Examples of resurrection come in unlikely places. Recently, I found one in a 2013 study of brain scans or people recovering from severe addictions.
The study followed a group of people who had suffered from a cocaine addiction. As has been well documented, extended addictions slowly reduce the amount of gray matter in the brain. This gray matter is responsible for higher-level reason and self-control. This means that addiction begins to deteriorate the parts of the brain that can most help with recovery.
But this study found some signs of hope: Within a few months of sobriety, the gray matter began to return in the brains of those who had been addicted. Within six to 12 months, the gray matter had returned to baseline levels and was about the same as those who had never been addicted. But soon after that is when the most amazing thing happened: Those areas began to form an even greater level of density than for those who had never used cocaine.
Resurrection is not just a promise that things can return to the way things were before but that new life, something even better than before, is possible.
Wendell Berry reminds us in his poem “The Mad Farmer Liberation Front” that we should not just believe in resurrection but practice it. We can put our faith in the fact that we know that death is not the end. But this is a reality we can’t just be spectators of but participants in.
Over 70,000 people died last year from accidental overdoses. That is more than every American who died in the Vietnam War and the Korean War combined. These numbers are continuing to climb with estimates that another 500,000 could die in the next decade if we don’t change course.

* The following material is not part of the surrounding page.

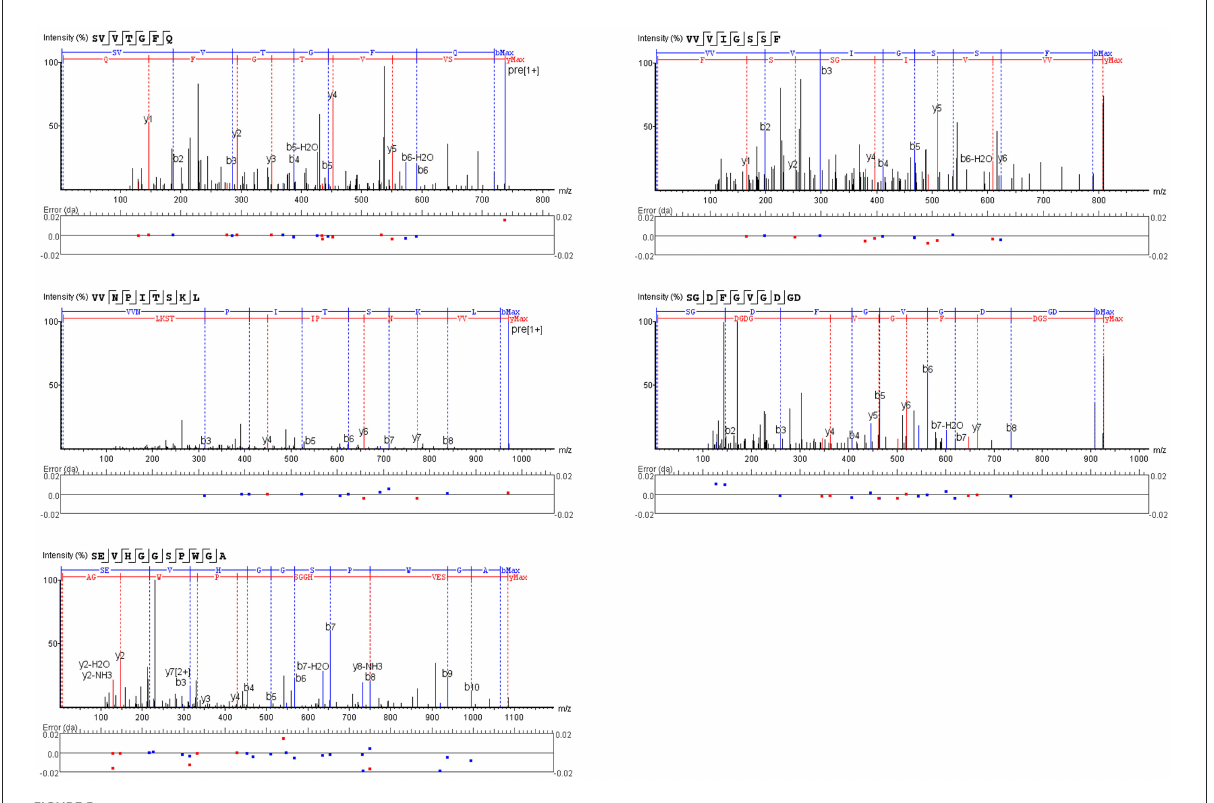
FIGURE5 A secondary mass spectrum of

But every day across this country, people are recovering from their opioid addictions. I’m one of them.
Almost 10 years ago, I developed an opioid addiction after months in the hospital. It was not the end, and it wasn’t just by my own strength or will that I recovered. It was what I had been given and the grace I received that brought me through. The path through my own struggle was not just about leaving the pain medicine behind but one of becoming more fully human.
My hope and prayer is that all of those who have made it through into recovery are not just finding abstinence from their addiction, but a new life that is greater than they ever knew before.

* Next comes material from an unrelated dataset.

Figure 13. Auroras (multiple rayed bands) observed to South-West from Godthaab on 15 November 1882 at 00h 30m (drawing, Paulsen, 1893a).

This Easter season, please pray for all those who have lost loved ones to overdoses that they might be comforted.
Pray for those who have lost loved ones to the shame that is our War on Drugs and mass incarceration.
Pray for those who struggle with addiction to drugs and alcohol (and those that love someone who do) that they might find freedom from their pain and the promise of new life.

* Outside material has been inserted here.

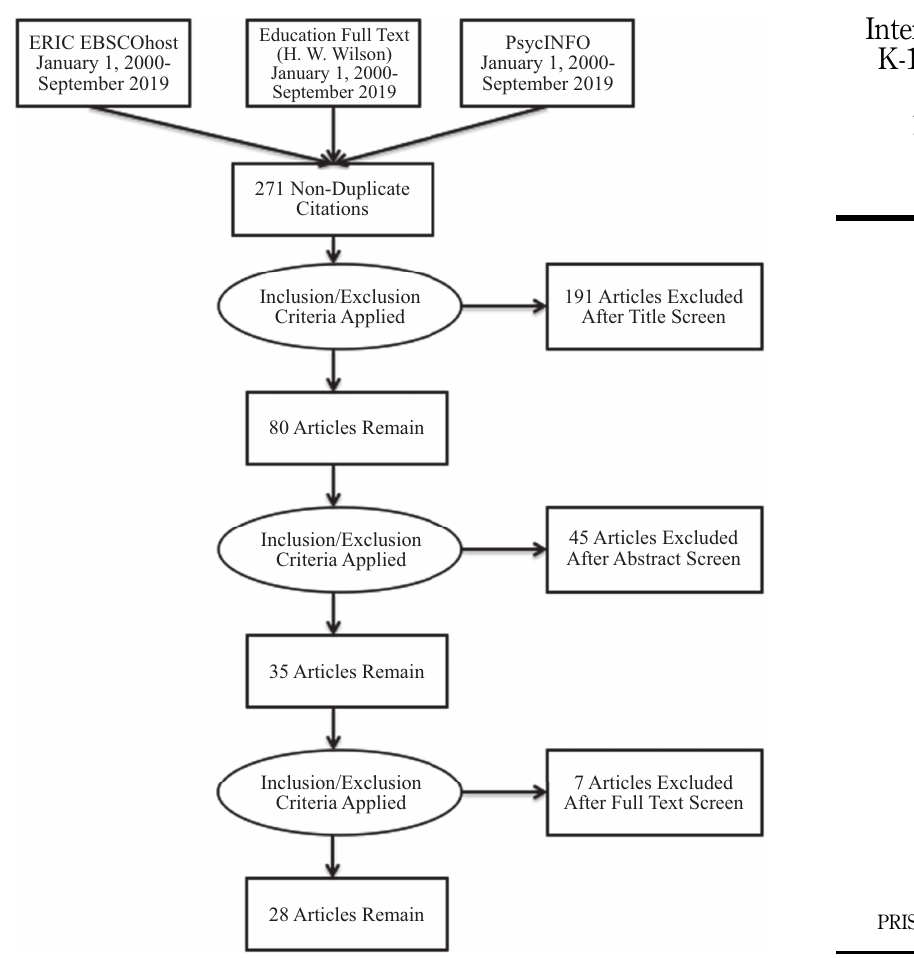
Figure 2. PRISMA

Pray for our first responders and medical staff as they try and show compassion and understanding to those caught in the cycle of addiction.
Pray for our political leaders that they would make policy choices out of hope and restoration and not fear and retribution.
Pray that all of us might see the ways that our lives are caught in cycles of addiction.
Pray that we may know that it is in our weakness we are made strong. It is in death that we find new life. And that we can all move from the bondage of addiction to the freedom that comes after and beyond the grave.
Resurrection is the hope that we can know more deeply every day that we participate in its reality.